The problem:
Turn every line in the records into one numbered list, omitting any blank lines.

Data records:
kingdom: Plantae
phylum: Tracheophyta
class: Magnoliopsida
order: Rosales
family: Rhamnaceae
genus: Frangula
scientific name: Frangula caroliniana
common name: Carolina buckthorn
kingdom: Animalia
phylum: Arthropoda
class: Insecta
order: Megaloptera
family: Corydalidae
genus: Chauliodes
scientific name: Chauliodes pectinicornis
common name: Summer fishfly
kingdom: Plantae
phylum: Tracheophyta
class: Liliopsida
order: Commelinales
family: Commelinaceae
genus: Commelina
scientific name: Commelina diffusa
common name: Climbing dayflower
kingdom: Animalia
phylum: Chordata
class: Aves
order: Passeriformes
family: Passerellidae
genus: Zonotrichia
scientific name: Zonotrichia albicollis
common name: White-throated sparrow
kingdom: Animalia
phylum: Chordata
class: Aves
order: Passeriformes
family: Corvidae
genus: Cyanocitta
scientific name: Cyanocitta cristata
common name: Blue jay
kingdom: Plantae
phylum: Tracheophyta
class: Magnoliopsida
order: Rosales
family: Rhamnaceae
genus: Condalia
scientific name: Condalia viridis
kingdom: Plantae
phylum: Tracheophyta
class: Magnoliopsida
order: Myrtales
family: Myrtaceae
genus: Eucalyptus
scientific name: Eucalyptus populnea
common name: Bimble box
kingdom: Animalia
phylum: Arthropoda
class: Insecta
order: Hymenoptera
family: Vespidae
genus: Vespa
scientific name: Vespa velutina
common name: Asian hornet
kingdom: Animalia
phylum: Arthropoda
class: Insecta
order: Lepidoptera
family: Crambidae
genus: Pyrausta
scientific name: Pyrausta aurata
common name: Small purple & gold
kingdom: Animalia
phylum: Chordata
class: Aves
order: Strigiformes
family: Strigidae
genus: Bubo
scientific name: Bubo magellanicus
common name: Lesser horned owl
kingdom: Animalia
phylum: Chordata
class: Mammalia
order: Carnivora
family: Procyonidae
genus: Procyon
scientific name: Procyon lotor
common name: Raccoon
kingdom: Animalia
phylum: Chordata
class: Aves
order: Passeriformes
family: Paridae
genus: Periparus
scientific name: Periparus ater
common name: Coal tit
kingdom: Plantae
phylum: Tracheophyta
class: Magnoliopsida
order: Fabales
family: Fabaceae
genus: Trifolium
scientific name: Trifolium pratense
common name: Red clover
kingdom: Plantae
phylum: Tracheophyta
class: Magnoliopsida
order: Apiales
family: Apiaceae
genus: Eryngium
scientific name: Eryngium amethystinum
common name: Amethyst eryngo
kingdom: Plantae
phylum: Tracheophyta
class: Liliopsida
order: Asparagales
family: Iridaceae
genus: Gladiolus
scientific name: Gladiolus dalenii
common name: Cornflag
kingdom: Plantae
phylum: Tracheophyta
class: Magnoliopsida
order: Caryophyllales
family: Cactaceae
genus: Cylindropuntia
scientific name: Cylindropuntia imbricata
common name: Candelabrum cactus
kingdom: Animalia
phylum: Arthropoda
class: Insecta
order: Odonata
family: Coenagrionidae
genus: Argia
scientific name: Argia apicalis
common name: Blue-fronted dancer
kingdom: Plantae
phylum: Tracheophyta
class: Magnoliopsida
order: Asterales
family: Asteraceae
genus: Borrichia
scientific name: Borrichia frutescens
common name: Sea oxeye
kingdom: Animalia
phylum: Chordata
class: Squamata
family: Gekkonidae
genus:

Solution to this exercise:
1. kingdom: Plantae
2. phylum: Tracheophyta
3. class: Magnoliopsida
4. order: Rosales
5. family: Rhamnaceae
6. genus: Frangula
7. scientific name: Frangula caroliniana
8. common name: Carolina buckthorn
9. kingdom: Animalia
10. phylum: Arthropoda
11. class: Insecta
12. order: Megaloptera
13. family: Corydalidae
14. genus: Chauliodes
15. scientific name: Chauliodes pectinicornis
16. common name: Summer fishfly
17. kingdom: Plantae
18. phylum: Tracheophyta
19. class: Liliopsida
20. order: Commelinales
21. family: Commelinaceae
22. genus: Commelina
23. scientific name: Commelina diffusa
24. common name: Climbing dayflower
25. kingdom: Animalia
26. phylum: Chordata
27. class: Aves
28. order: Passeriformes
29. family: Passerellidae
30. genus: Zonotrichia
31. scientific name: Zonotrichia albicollis
32. common name: White-throated sparrow
33. kingdom: Animalia
34. phylum: Chordata
35. class: Aves
36. order: Passeriformes
37. family: Corvidae
38. genus: Cyanocitta
39. scientific name: Cyanocitta cristata
40. common name: Blue jay
41. kingdom: Plantae
42. phylum: Tracheophyta
43. class: Magnoliopsida
44. order: Rosales
45. family: Rhamnaceae
46. genus: Condalia
47. scientific name: Condalia viridis
48. kingdom: Plantae
49. phylum: Tracheophyta
50. class: Magnoliopsida
51. order: Myrtales
52. family: Myrtaceae
53. genus: Eucalyptus
54. scientific name: Eucalyptus populnea
55. common name: Bimble box
56. kingdom: Animalia
57. phylum: Arthropoda
58. class: Insecta
59. order: Hymenoptera
60. family: Vespidae
61. genus: Vespa
62. scientific name: Vespa velutina
63. common name: Asian hornet
64. kingdom: Animalia
65. phylum: Arthropoda
66. class: Insecta
67. order: Lepidoptera
68. family: Crambidae
69. genus: Pyrausta
70. scientific name: Pyrausta aurata
71. common name: Small purple & gold
72. kingdom: Animalia
73. phylum: Chordata
74. class: Aves
75. order: Strigiformes
76. family: Strigidae
77. genus: Bubo
78. scientific name: Bubo magellanicus
79. common name: Lesser horned owl
80. kingdom: Animalia
81. phylum: Chordata
82. class: Mammalia
83. order: Carnivora
84. family: Procyonidae
85. genus: Procyon
86. scientific name: Procyon lotor
87. common name: Raccoon
88. kingdom: Animalia
89. phylum: Chordata
90. class: Aves
91. order: Passeriformes
92. family: Paridae
93. genus: Periparus
94. scientific name: Periparus ater
95. common name: Coal tit
96. kingdom: Plantae
97. phylum: Tracheophyta
98. class: Magnoliopsida
99. order: Fabales
100. family: Fabaceae
101. genus: Trifolium
102. scientific name: Trifolium pratense
103. common name: Red clover
104. kingdom: Plantae
105. phylum: Tracheophyta
106. class: Magnoliopsida
107. order: Apiales
108. family: Apiaceae
109. genus: Eryngium
110. scientific name: Eryngium amethystinum
111. common name: Amethyst eryngo
112. kingdom: Plantae
113. phylum: Tracheophyta
114. class: Liliopsida
115. order: Asparagales
116. family: Iridaceae
117. genus: Gladiolus
118. scientific name: Gladiolus dalenii
119. common name: Cornflag
120. kingdom: Plantae
121. phylum: Tracheophyta
122. class: Magnoliopsida
123. order: Caryophyllales
124. family: Cactaceae
125. genus: Cylindropuntia
126. scientific name: Cylindropuntia imbricata
127. common name: Candelabrum cactus
128. kingdom: Animalia
129. phylum: Arthropoda
130. class: Insecta
131. order: Odonata
132. family: Coenagrionidae
133. genus: Argia
134. scientific name: Argia apicalis
135. common name: Blue-fronted dancer
136. kingdom: Plantae
137. phylum: Tracheophyta
138. class: Magnoliopsida
139. order: Asterales
140. family: Asteraceae
141. genus: Borrichia
142. scientific name: Borrichia frutescens
143. common name: Sea oxeye
144. kingdom: Animalia
145. phylum: Chordata
146. class: Squamata
147. family: Gekkonidae
148. genus:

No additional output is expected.